By 1977, the minimum wage moved to $2.70, and by 1991 the wage rate had risen to $4.75 per hour. In 2000, we started witnessing annual minimum wage increases and in 2009 bi-annual increases came into effect raising the rate to $10 by April 2012. As of April 1, 2020, the minimum wage will be $12.85 per hour.
In the U.S., the federal minimum wage has not kept pace with Canada. A much larger economy benefiting from a far more progressive taxation rate and acclimatization to offering gratuity (tips) the federal minimum wage is $7.25 per hour ($9.55 Cdn), although each state can regulate their minimum rates, 29 states enforce greater than the federal minimum. The average living wage to cover basic needs in the U.S. is estimated at $16.14 blended across all states.

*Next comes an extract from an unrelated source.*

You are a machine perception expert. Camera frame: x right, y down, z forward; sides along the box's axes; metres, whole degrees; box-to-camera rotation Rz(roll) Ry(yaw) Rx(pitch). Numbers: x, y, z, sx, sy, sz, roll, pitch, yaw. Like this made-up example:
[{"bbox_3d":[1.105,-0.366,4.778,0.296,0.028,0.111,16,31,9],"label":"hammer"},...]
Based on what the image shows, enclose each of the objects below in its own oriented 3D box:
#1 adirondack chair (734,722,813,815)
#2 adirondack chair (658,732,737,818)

Two U.S. Democratic presidential front runners are calling for a $15 federal minimum wage ($19.77 Cdn). In 2014 amid surging housing prices Seattle experimented with the minimum wage, which was gradually increased to $15 by 2021. As a case study – this policy had some startling and unexpected impacts.
As wages rose, employees elected to work less. A challenging response in a tight labour market. To accommodate the increased input costs, businesses had to raise prices. The increase in wages caused a competitive strain to uniformly compete for talent. From an economic perspective, workers had more discretionary income and more flexibility to deploy in the local economy. Psychologically, people felt empowered and more valued in the workforce.

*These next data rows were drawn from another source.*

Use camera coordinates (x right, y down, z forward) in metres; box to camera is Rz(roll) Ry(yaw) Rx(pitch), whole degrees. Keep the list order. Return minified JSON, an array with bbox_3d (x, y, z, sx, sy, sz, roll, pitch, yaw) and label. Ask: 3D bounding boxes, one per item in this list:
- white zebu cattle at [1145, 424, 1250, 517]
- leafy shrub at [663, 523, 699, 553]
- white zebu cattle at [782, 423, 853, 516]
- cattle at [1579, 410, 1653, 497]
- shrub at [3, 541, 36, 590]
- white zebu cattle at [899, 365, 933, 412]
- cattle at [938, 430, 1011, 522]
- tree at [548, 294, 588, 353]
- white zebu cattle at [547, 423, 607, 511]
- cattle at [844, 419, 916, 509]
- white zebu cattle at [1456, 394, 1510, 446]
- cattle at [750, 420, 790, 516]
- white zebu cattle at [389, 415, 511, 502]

A social economist would likely argue that the psychological benefits of increasing wages is essential to well-being, but it should be paired with a balance in labour supply. Today P.E.I., for the moment, is in a strained labour position. But there is no consensus on wage rate management or the economic impact and conflicting studies remain. Even Federal Reserve chairman Jerome Powell touched on the issue during his testimony before the House of Representatives this summer saying “there is no consensus among economists … economists are all over the place on this.” The U.S. job market, not unlike P.E.I., remains unprecedently strong.

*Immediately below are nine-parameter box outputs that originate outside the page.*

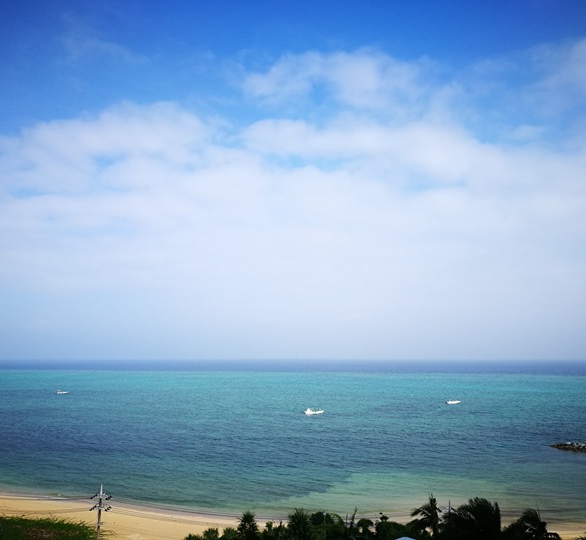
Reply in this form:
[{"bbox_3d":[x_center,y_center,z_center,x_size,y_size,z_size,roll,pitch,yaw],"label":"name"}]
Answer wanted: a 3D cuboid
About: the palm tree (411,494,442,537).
[{"bbox_3d":[11.970,22.250,49.650,2.900,4.400,2.900,0,-9,0],"label":"palm tree"}]

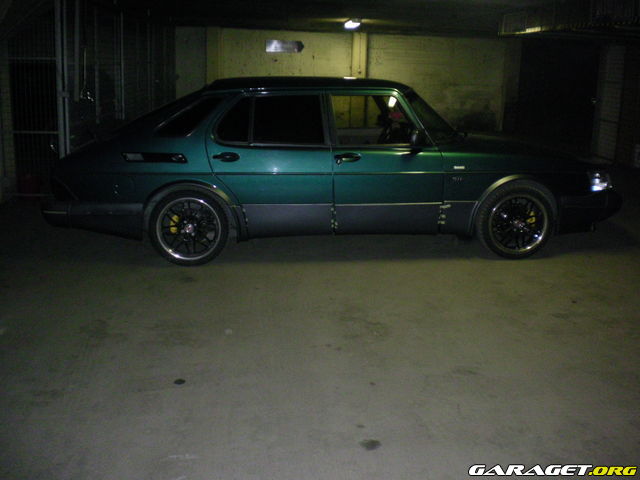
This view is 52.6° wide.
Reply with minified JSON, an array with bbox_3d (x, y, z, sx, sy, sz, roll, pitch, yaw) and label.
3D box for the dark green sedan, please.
[{"bbox_3d":[0.205,-0.638,5.555,4.680,1.400,1.700,-1,9,-9],"label":"dark green sedan"}]

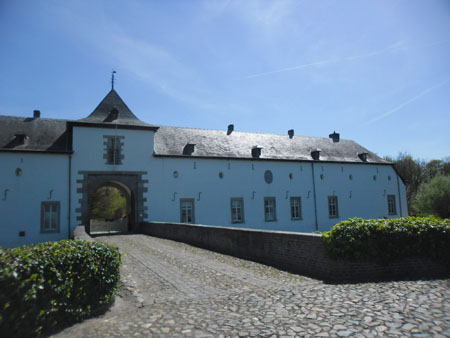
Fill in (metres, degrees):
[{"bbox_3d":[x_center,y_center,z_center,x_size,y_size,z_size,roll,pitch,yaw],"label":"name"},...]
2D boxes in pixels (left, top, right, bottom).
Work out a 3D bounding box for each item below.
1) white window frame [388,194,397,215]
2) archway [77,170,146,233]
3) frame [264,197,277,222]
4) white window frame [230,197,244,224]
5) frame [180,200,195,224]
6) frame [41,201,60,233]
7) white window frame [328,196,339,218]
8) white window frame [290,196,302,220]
[{"bbox_3d":[19.840,4.314,41.717,1.220,2.380,0.220,1,-8,-26],"label":"white window frame"},{"bbox_3d":[-9.109,2.839,28.241,5.450,5.130,0.800,1,-8,-26],"label":"archway"},{"bbox_3d":[4.451,3.995,34.335,1.290,2.430,0.220,1,-8,-26],"label":"frame"},{"bbox_3d":[1.187,3.920,32.771,1.330,2.460,0.220,1,-8,-26],"label":"white window frame"},{"bbox_3d":[-3.259,3.797,30.642,1.230,2.380,0.220,1,-8,-26],"label":"frame"},{"bbox_3d":[-12.904,3.589,26.017,1.230,2.280,0.220,1,-8,-26],"label":"frame"},{"bbox_3d":[11.649,4.139,37.789,1.230,2.330,0.220,1,-8,-26],"label":"white window frame"},{"bbox_3d":[7.209,4.038,35.660,1.320,2.340,0.220,1,-8,-26],"label":"white window frame"}]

When policy makers look at livable wages, business impacts, empowerment levers and progressing the economy and society; there are many tools at their disposal. There are economic tools outside wages and there is a underlying change in societal expectations. Large corporations such as Microsoft has experimented with productivity gains of four-day work weeks. Newly elected Finnish Prime Minister Sanna Marin is pushing for six-hour days, four days per week.
As populations grow, and efficiencies increase, society will need to look at different approaches to engaging the labour pool. Alibaba’s Jack Ma has forecasted that in the next 30 years people will work four hours per day and four days per week.
Where will our policy managers take us, and do they have the foresight to balance business and societal demands? Are mechanisms quietly being put in place to ease any anticipated shocks? One would hope, but I am far from certain.